Saat mengunjungi Redaksi Kompas beberapa pekan lalu, Direktur Utama PT Waskita Karya (Persero) Tbk I Gusti Ngurah Putra juga menyebut akan menerbitkan obligasi yang bernilai Rp 3 triliun hingga Rp 4 triliun.
Putra mengatakan, selambat-lambatnya obligasi tersebut akan dirilis pada triwulan IV-2019. Waskita Karya dipastikan akan menerbitkan obligasi tersebut secara berjangka melalui beberapa seri dengan tingkat kupon yang bervariasi.
”Sekarang masih minta persetujuan kepada komisaris. Setelah itu masih akan melalui proses pemeringkatan segala macam,” katanya saat itu.
Berdasarkan data PT Pemeringkat Efek Indonesia (Pefindo) pada akhir Juni 2019, porsi surat utang BUMN mencapai Rp 235,3 triliun atau sebesar 54,8 persen dari total nilai obligasi swasta sebesar Rp 429,4 triliun.
Direktur Utama Pefindo Salyadi Saputra mengatakan, faktor permintaan yang tinggi menjadi alasan tingginya emisi surat utang BUMN. Dari sisi aksi korporasi, BUMN pun cenderung dianggap memiliki jumlah proyek yang lebih banyak dari perusahaan swasta sehingga kebutuhan dana BUMN ikut tinggi.

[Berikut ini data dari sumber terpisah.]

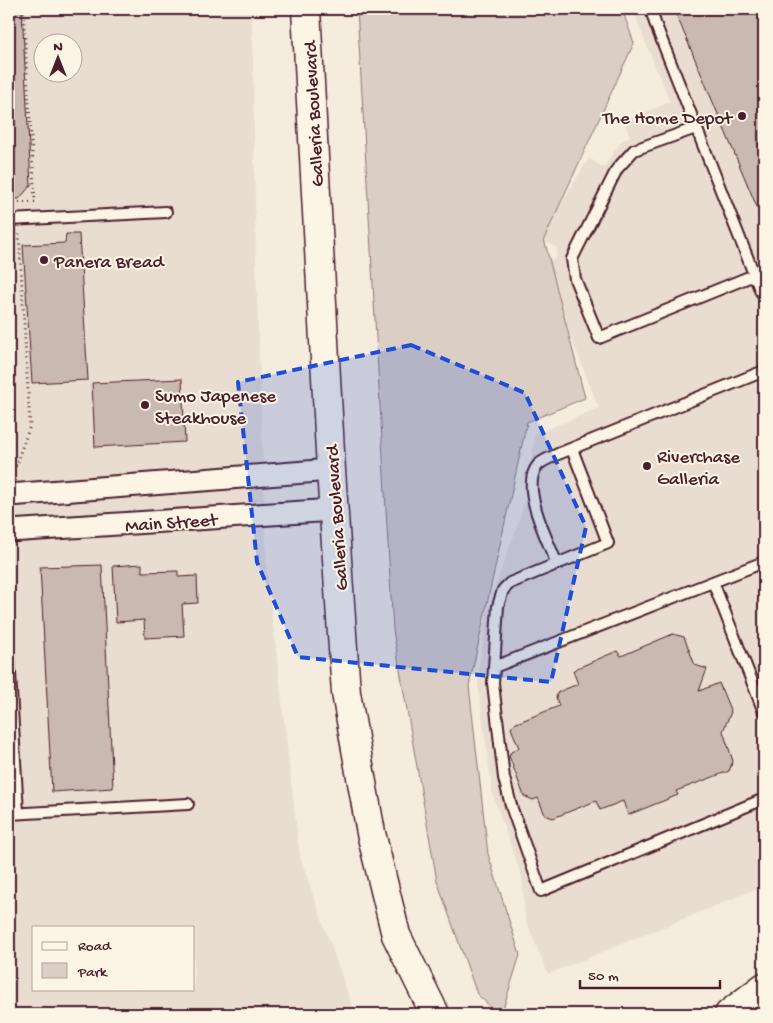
<svg xmlns="http://www.w3.org/2000/svg" width="773" height="1023" font-family="'Gochi Hand',sans-serif">
	<style>
		.built { fill: #e8ddd0; fill-rule: evenodd }
		.green { fill: #dbcec4; stroke: #927678 }
		.building { fill: #cab9b1; stroke: #4a1f2b }
		.lines { fill: none; stroke-linecap: round; stroke-linejoin: round }
		.lane-casing { stroke: #4a1f2b; stroke-width: 14 }
		.street-casing { stroke: #4a1f2b; stroke-width: 25 }
		.secondary-casing { stroke: #4a1f2b; stroke-width: 31 }
		.path { stroke: #4a1f2b; stroke-width: 3; stroke-dasharray: 1 4; stroke-linecap: butt }
		.lane { stroke: #fcf5e5; stroke-width: 10 }
		.street { stroke: #fcf5e5; stroke-width: 21 }
		.secondary { stroke: #fcf5e5; stroke-width: 28 }
		.marked { fill: #1d4ed8; fill-opacity: 0.2; stroke: #1d4ed8; stroke-width: 4; stroke-dasharray: 10 6; stroke-linejoin: round }
		.poi-dot { fill: #4a1f2b; stroke: #fcf5e5; stroke-width: 2 }
		.labels { text-anchor: middle; stroke-width: 4; stroke-linejoin: round; paint-order: stroke }
		.street-label { font-size: 19px; fill: #4a1f2b; stroke: #fcf5e5 }
		.poi-label { font-size: 19px; fill: #4a1f2b; stroke: #fcf5e5; text-anchor: start }
	</style>
	<rect width="100%" height="100%" fill="#f5ecde"/>
	<filter id="ink" filterUnits="userSpaceOnUse"><feTurbulence type="fractalNoise" baseFrequency=".02" numOctaves="2"/><feDisplacementMap in="SourceGraphic" scale="10" xChannelSelector="R" yChannelSelector="G"/><feConvolveMatrix kernelMatrix="1 2 1 2 8 2 1 2 1" color-interpolation-filters="sRGB"/></filter>
	<g filter="url(#ink)">
		<!-- built -->
		<path class="built" d="M9,9H252L256,268L267,573L300,857L355,1014H9ZM42,42H72V72H42ZM34,927H194V989H34Z
			M635,9H764V886L548,974L525,918L522,877L493,796L478,684L480,659L487,614L494,589L518,524L525,499L535,434L599,408L542,264L556,258L557,248L540,238L589,158L602,167L605,166L621,141L630,136L624,121L670,102L638,24Z"/>
		<!-- green -->
		<path class="green" d="M357,9H622L634,43L544,239L585,398L527,422L469,686L488,854L520,955L503,1009H493L477,994L437,881L393,630Z"/>
		<!-- building -->
		<path class="building" d="M9,9H22L31,185L19,199H9Z
			M674,9H764V224Z
			M66,234H79L88,380L32,383L23,245L65,243Z
			M182,379L185,442L95,447L92,383Z
			M142,564V572L178,571V577L197,576L198,603L182,604L184,636L145,638L144,620L116,622L113,566Z
			M102,565L113,788L52,792L40,567Z
			M673,634L684,637L695,665L707,669L699,691L719,683L731,712L723,731L733,761L729,771L676,791L678,795L628,815L623,801L600,810L596,801L553,818L545,815L538,798L533,800L524,796L509,756L511,752L519,748L511,728L514,724L559,706L556,697L558,692L578,684L573,671L575,669L617,651L621,656Z"/>
		<g class="lines">
			<!-- lane casing -->
			<g class="lane-casing">
				<path id="lane" d="M651,9L655,23L761,292L764,291
					M696,128L634,150L617,169L572,259L575,279L599,338L754,275
					M9,220L166,212
					M572,449L608,543L510,583L503,590L498,606L493,683L504,778L512,809L541,891L764,799
					M557,564C548,541 519,486 538,465C543,460 552,457 558,454L764,371
					M713,582L764,712
					M9,656L18,813
					M494,667L764,562
					M9,814L188,804"/>
			</g>
			<!-- street casing -->
			<g class="street-casing">
				<path id="street" d="M9,495L331,470
					M9,531L334,510"/>
			</g>
			<!-- secondary casing -->
			<g class="secondary-casing">
				<path id="secondary" d="M306,9L331,470L346,693L371,833L396,935L435,1014
					M729,1014L764,987"/>
			</g>
			<!-- path -->
			<path class="path" d="M9,203L35,202L23,9
				M11,465L17,466L20,453L30,426L19,234"/>
			<!-- lane -->
			<use href="#lane" class="lane"/>
			<!-- street -->
			<use href="#street" class="street"/>
			<!-- secondary -->
			<use href="#secondary" class="secondary"/>
		</g>
	</g>
	<!-- marked area -->
	<path class="marked" d="M411,345L525,393L586,527L551,682L298,657L257,562L238,382Z"/>
	<!-- markers -->
	<g class="poi-dot">
		<circle cx="742" cy="116" r="5"/>
		<circle cx="44" cy="260" r="5"/>
		<circle cx="145" cy="405" r="5"/>
		<circle cx="647" cy="466" r="5"/>
	</g>
	<g class="labels">
		<!-- street labels -->
		<g class="street-label">
			<text transform="translate(312 114) rotate(-93)" y="7">Galleria Boulevard</text>
			<text transform="translate(335 518) rotate(-94)" y="7">Galleria Boulevard</text>
			<text transform="translate(171 521) rotate(-4)" y="7">Main Street</text>
		</g>
		<!-- poi labels -->
		<g class="poi-label">
			<text x="732" y="123" text-anchor="end">The Home Depot</text>
			<text x="54" y="267">Panera Bread</text>
			<text x="155" y="401">Sumo Japenese<tspan x="155" dy="22">Steakhouse</tspan></text>
			<text x="657" y="462">Riverchase<tspan x="657" dy="22">Galleria</tspan></text>
		</g>
	</g>
	<!-- margin -->
	<rect width="773" height="1023" fill="none" stroke="#fcf5e5" stroke-width="30"/>
	<rect x="15" y="15" width="743" height="993" fill="none" stroke="#4a1f2b" stroke-width="2" filter="url(#ink)"/>
	<!-- legend -->
	<rect x="32" y="926" width="162" height="65" fill="#fcf5e5" stroke="#b59f9b"/>
	<rect x="42" y="942" width="25" height="8" fill="#fcf5e5" stroke="#b59f9b"/>
	<text x="78" y="950" font-size="15" fill="#4a1f2b">Road</text>
	<rect x="42" y="963" width="25" height="15" fill="#dbcec4" stroke="#b59f9b"/>
	<text x="78" y="976" font-size="15" fill="#4a1f2b">Park</text>
	<!-- north arrow -->
	<g transform="translate(58 58)"><circle r="24" fill="#fcf5e5" stroke="#b59f9b"/>
	<path d="M0-4L9 19L0 12L-9 19Z" fill="#4a1f2b"/>
	<text y="-8" font-size="14" font-weight="bold" text-anchor="middle" fill="#4a1f2b">N</text>
	</g>
	<!-- scale -->
	<path d="M580 980v8h140v-8" fill="none" stroke="#4a1f2b" stroke-width="2.5"/>
	<text x="588" y="980" font-size="15" fill="#4a1f2b" stroke="#fcf5e5" stroke-width="4" paint-order="stroke">50 m</text>
</svg>
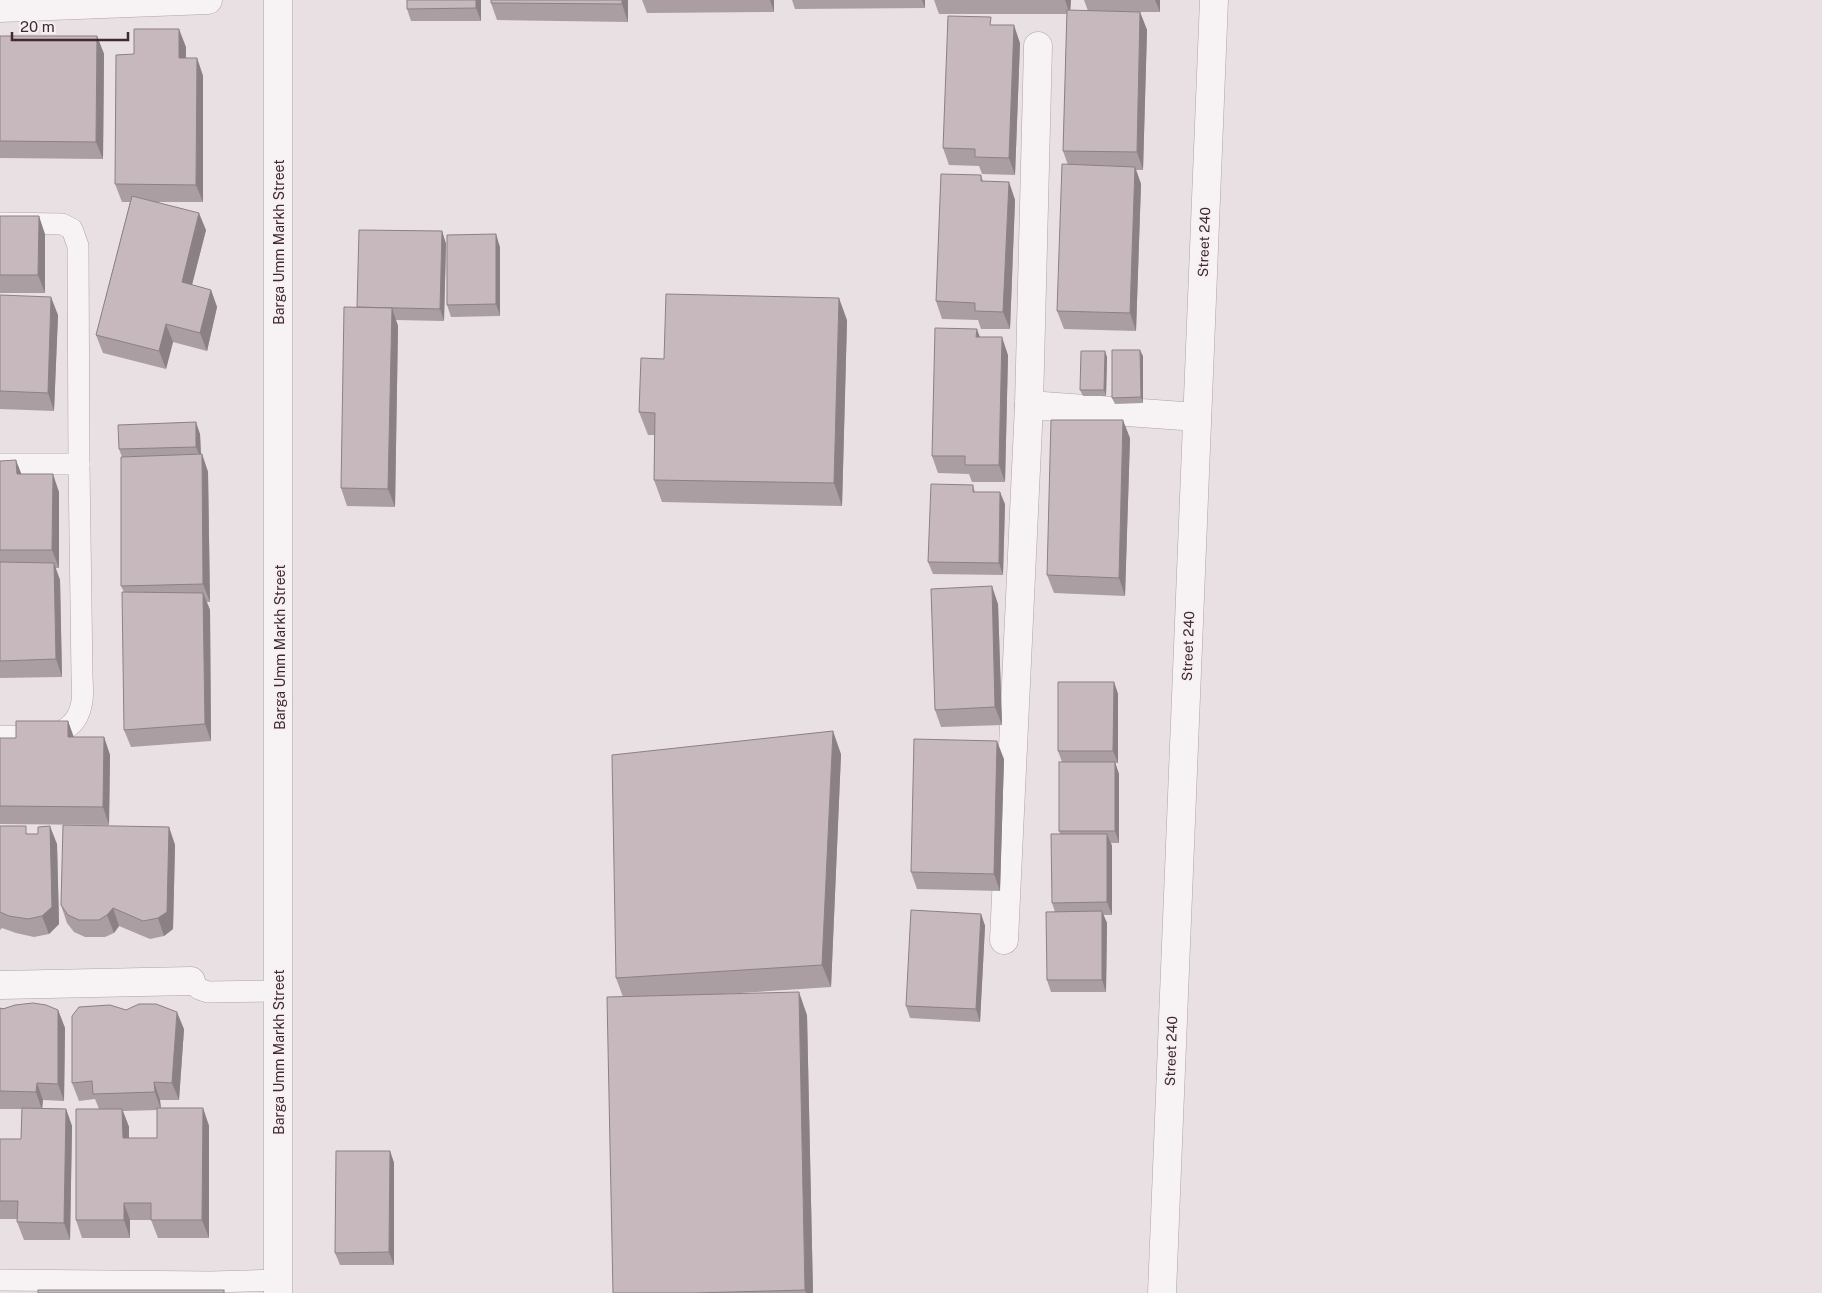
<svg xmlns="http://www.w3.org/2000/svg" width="1822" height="1293" font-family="'Public Sans',sans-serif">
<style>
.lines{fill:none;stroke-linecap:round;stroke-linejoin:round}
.lane-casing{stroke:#b0a2a7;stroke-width:22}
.street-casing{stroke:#b0a2a7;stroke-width:29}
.lane{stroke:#f7f3f5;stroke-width:21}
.street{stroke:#f7f3f5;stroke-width:28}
.wall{fill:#aa9ea3;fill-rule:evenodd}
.shaded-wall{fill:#8b8184}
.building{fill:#c6b8bd;stroke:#8b8184}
.labels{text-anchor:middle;stroke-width:4;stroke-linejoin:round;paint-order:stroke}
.street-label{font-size:14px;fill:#402932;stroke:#f6f0f3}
</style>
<rect width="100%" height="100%" fill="#e9e0e4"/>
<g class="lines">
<g class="lane-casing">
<g id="lane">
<path d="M0 223 62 224 72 229 78 246 79 464 82 675C82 684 84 696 81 706 73 743 30 736 0 736"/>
<polyline points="0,464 79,464"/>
<polyline points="191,981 199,989 208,992 279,991"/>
<polyline points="0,1280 211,1282 279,1280"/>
</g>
</g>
<g class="street-casing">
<g id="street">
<polyline points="278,0 278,1293"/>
<polyline points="0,8 208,0"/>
<polyline points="1029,405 1038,46"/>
<polyline points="1004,940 1029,405 1197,417"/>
<polyline points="0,985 191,981"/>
<polyline points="1162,1293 1214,0"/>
</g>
</g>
<use href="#lane" class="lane"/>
<use href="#street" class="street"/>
</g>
<g class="wall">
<polygon points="407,0 481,0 481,21 411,21 407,9"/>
<polygon points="628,0 628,22 497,20 491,3"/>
<polygon points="642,0 774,0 774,12 647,13"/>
<polygon points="792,0 925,0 925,8 795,9"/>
<polygon points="934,0 1071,0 1070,10 1088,11 1084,0 1160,0 1160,12 1140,12 1147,30 1143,170 1136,170 1141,184 1136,331 1064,329 1057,311 1068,165 1063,151 1067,14 939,14"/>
<polygon points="994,25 1020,43 1015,175 982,174 979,166 949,165 943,148"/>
<polygon points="0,36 97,36 104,54 103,159 0,158"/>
<polygon points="186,47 186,58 197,58 203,76 203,202 157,202 206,230 192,285 211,290 217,307 207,351 173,342 166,369 103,353 96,335 130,202 122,202 115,184 134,54"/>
<polygon points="981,175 983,181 1009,182 1015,200 1010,329 981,329 978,320 942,319 936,301"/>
<polygon points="0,216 45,234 45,293 0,293"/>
<polygon points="442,231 446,244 444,321 396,320 398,326 395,507 347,506 341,488 357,308"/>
<polygon points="500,247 500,316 451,317 447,305"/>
<polygon points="0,295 58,315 54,411 0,409"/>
<polygon points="847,320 842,506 662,502 654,480 655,435 648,435 639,412 664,359"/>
<polygon points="980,337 1008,355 1005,482 972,482 969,474 938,473 932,456"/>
<polygon points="1143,356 1143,403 1115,404 1112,398"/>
<polygon points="1107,357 1106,396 1083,396 1080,390"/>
<polygon points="200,434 201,454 202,454 208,472 210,602 207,602 210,610 211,741 131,747 124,730 124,592 121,586 122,457 119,449"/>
<polygon points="1130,438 1125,596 1054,593 1047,575"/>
<polygon points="0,461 22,474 59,492 59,568 55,568 60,580 62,677 0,678"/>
<polygon points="973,485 975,492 1005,504 1003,575 933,574 928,562"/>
<polygon points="998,604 1002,725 941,727 935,710"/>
<polygon points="1114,682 1118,694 1118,763 1115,763 1119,774 1119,843 1111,843 1112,846 1112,915 1103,915 1107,923 1106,992 1051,992 1047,980 1055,912 1052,903 1060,834 1059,831 1062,762 1058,751"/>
<polygon points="68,721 74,737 104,737 110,755 109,825 0,824 0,738 16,738"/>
<polygon points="841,754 831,987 724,994 807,1015 813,1293 613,1293 623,997 616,978"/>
<polygon points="1004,759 1000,891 917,889 911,872"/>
<polygon points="0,826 29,834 57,844 59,924 49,934 34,937 16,933 2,928 0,930"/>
<polygon points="169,827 175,845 173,929 164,936 150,939 119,926 114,933 105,937 85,937 74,932 67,923 61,905"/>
<polygon points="981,914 985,926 980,1022 910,1018 906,1006"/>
<polygon points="0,1008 58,1010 65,1028 64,1101 43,1100 42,1108 66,1109 72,1126 70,1240 24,1240 17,1222 18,1219 0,1219 0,1139 21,1139 22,1109 0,1109"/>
<path d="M184 1029 179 1100H160L161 1108H203L209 1126V1238H158L151 1220H130V1238H82L76 1220 99 1109 95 1099 79 1101 72 1083ZM157 1110V1138H129V1127L123 1111Z"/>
<polygon points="390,1151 394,1163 394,1265 340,1265 335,1253"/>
</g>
<g class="shaded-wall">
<polygon points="476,0 481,0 481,21 476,8"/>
<polygon points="622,0 628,0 628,22 622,4"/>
<polygon points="770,0 774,0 774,12"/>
<polygon points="922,0 925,0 925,8"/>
<polygon points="1065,0 1071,0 1070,14"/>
<polygon points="1155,0 1160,0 1160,12"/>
<polygon points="1140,12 1147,30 1143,170 1137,152"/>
<polygon points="1014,25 1020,43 1015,175 1009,158"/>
<polygon points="179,29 186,47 185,76 179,58"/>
<polygon points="97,36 104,54 103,159 96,142"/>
<polygon points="197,58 203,76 203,202 196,185"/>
<polygon points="1135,167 1141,184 1136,331 1130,313"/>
<polygon points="1009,182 1015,200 1010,329 1003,312"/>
<polygon points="199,213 206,230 188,300 182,282"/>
<polygon points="39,216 45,234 45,293 38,275"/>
<polygon points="442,231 446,244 444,321 440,309"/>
<polygon points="496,234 500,247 500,316 496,304"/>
<polygon points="211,290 217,307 207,351 200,333"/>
<polygon points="51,297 58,315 54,411 48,393"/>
<polygon points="839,298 847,320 842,506 834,483"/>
<polygon points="392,308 398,326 395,507 388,489"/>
<polygon points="166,324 173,342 166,369 159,351"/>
<polygon points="977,329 983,346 976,337"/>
<polygon points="1002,337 1008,355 1005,482 999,465"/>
<polygon points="1140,350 1143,356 1143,403 1141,397"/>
<polygon points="1105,351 1107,357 1106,396 1104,390"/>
<polygon points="1123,420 1130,438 1125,596 1119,578"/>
<polygon points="196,422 200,434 201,459 196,447"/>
<polygon points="202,454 208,472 210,602 203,584"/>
<polygon points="16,460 23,478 17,474"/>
<polygon points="53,474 59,492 59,568 52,550"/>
<polygon points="1000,492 1005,504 1003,575 999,563"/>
<polygon points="54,563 60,580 62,677 56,659"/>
<polygon points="992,586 998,604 1002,725 995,707"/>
<polygon points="203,593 210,610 211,741 205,724"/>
<polygon points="1114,682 1118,694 1118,763 1113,751"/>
<polygon points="68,721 74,739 68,737"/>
<polygon points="833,731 841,754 831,987 822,965"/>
<polygon points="104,737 110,755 109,825 103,807"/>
<polygon points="997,741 1004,759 1000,891 994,874"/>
<polygon points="1115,762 1119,774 1119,843 1115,831"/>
<polygon points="50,826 57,844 59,924 49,934 42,916"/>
<polygon points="169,827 175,845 173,929 164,936 158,918"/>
<polygon points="1107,834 1112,846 1112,915 1107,902"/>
<polygon points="113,908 119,926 114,933 107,915"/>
<polygon points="1102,911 1107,923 1106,992 1102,980"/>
<polygon points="981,914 985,926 980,1022 976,1009"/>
<polygon points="799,992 807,1015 813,1293 806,1293 805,1290"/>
<polygon points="58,1010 65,1028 64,1101 58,1084"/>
<polygon points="177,1012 184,1029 179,1100 172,1083"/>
<polygon points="154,1082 160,1100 161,1110 155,1092"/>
<polygon points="37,1083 43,1100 42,1110 36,1092"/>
<polygon points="203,1108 209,1126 209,1238 202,1220"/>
<polygon points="66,1109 72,1126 70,1240 64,1223"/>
<polygon points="122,1109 129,1127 129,1155 123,1138"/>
<polygon points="390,1151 394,1163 394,1265 389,1252"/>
<polygon points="124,1203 130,1220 130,1238 124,1220"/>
</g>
<g class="building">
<polygon points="407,0 476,0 476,8 407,9"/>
<polygon points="491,0 622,0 622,4 491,3"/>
<polygon points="1067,10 1140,12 1137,152 1063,151"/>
<polygon points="948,16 991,17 990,25 1014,25 1009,158 975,157 975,149 943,148"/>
<polygon points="134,29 179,29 179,58 197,58 196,185 115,184 116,55 134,54"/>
<polygon points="0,36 97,36 96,142 0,141"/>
<polygon points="1062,164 1135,167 1130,313 1057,311"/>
<polygon points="941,174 981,175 981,181 1009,182 1003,312 975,311 975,303 936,301"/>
<polygon points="132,196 199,213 182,282 211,290 200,333 166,324 159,351 96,335"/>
<polygon points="0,216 39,216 38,275 0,275"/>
<polygon points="359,230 442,231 440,309 357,307"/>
<polygon points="496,234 496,304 447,305 447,235"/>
<polygon points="666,294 839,298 834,483 654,480 655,413 639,412 641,358 664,359"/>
<polygon points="0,295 51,297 48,393 0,391"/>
<polygon points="344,307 392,308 388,489 341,488"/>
<polygon points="935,328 977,329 976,337 1002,337 999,465 965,465 965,456 932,456"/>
<polygon points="1112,350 1140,350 1141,397 1112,398"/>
<polygon points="1081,351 1105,351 1104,390 1080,390"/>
<polygon points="1051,420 1123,420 1119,578 1047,575"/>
<polygon points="196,422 196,447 119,449 118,425"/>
<polygon points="202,454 203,584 121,586 121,457"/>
<polygon points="16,460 17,474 53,474 52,550 0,550 0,461"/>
<polygon points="931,484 973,485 973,492 1000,492 999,563 928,562"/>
<polygon points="0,562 54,563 56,659 0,661"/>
<polygon points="992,586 995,707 935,710 931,589"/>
<polygon points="122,592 203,593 205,724 124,730"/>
<polygon points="1058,682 1114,682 1113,751 1058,751"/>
<polygon points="16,721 68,721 68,737 104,737 103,807 0,806 0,738 16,738"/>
<polygon points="833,731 822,965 616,978 612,755"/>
<polygon points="914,739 997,741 994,874 911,872"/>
<rect x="1059" y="762" width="56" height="69"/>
<polygon points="63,825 169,827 167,912 158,918 143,921 113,908 107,915 99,920 79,920 68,915 61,905"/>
<polygon points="0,826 26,826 26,834 38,834 38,827 50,826 52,907 42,916 28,919 9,916 0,912"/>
<polygon points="1051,834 1107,834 1107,902 1052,903"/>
<polygon points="911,910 981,914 976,1009 906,1006"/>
<polygon points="1102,911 1102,980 1047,980 1046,912"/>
<polygon points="799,992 805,1290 694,1293 613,1293 607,997"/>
<polygon points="33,1003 46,1005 58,1010 58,1084 37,1083 36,1092 0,1091 0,1008 3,1009 15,1005"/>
<polygon points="139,1004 156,1004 177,1012 172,1083 154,1082 155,1092 93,1094 92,1081 72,1083 72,1016 79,1007 110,1005 126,1010"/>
<polygon points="22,1108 66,1109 64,1223 17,1222 18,1201 0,1201 0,1139 21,1139"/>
<polygon points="157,1108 203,1108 202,1220 151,1220 151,1203 124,1203 124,1220 76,1220 76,1109 122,1109 123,1138 157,1138"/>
<polygon points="336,1151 390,1151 389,1252 335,1253"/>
<rect x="38" y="1290" width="186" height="3"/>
</g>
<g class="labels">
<g class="street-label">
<text transform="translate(279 242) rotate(-90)" y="5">Barga Umm Markh Street</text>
<text transform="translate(1204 242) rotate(-88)" y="5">Street 240</text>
<text transform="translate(1188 646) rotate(-88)" y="5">Street 240</text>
<text transform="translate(280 647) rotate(-90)" y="5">Barga Umm Markh Street</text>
<text transform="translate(1171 1051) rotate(-88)" y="5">Street 240</text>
<text transform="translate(279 1052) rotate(-90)" y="5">Barga Umm Markh Street</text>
</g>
</g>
<path d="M12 32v8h116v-8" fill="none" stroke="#402932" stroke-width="2.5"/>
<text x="20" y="32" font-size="15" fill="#402932" stroke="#f6f0f3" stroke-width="4" paint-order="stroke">20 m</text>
</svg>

Sementara dari sisi permintaan, investor tertarik dengan obligasi dari BUMN yang rata-rata memiliki peringkat kualitas utang baik. Investor mengincar instrumen yang menawarkan kupon tinggi meski risiko relatif lebih besar.
”BUMN sebagai penerbit surat utang memberikan jaminan imbal hasil yang lebih tinggi dibandingkan dengan instrumen investasi SUN (surat utang negara) yang risikonya rendah,” ujarnya.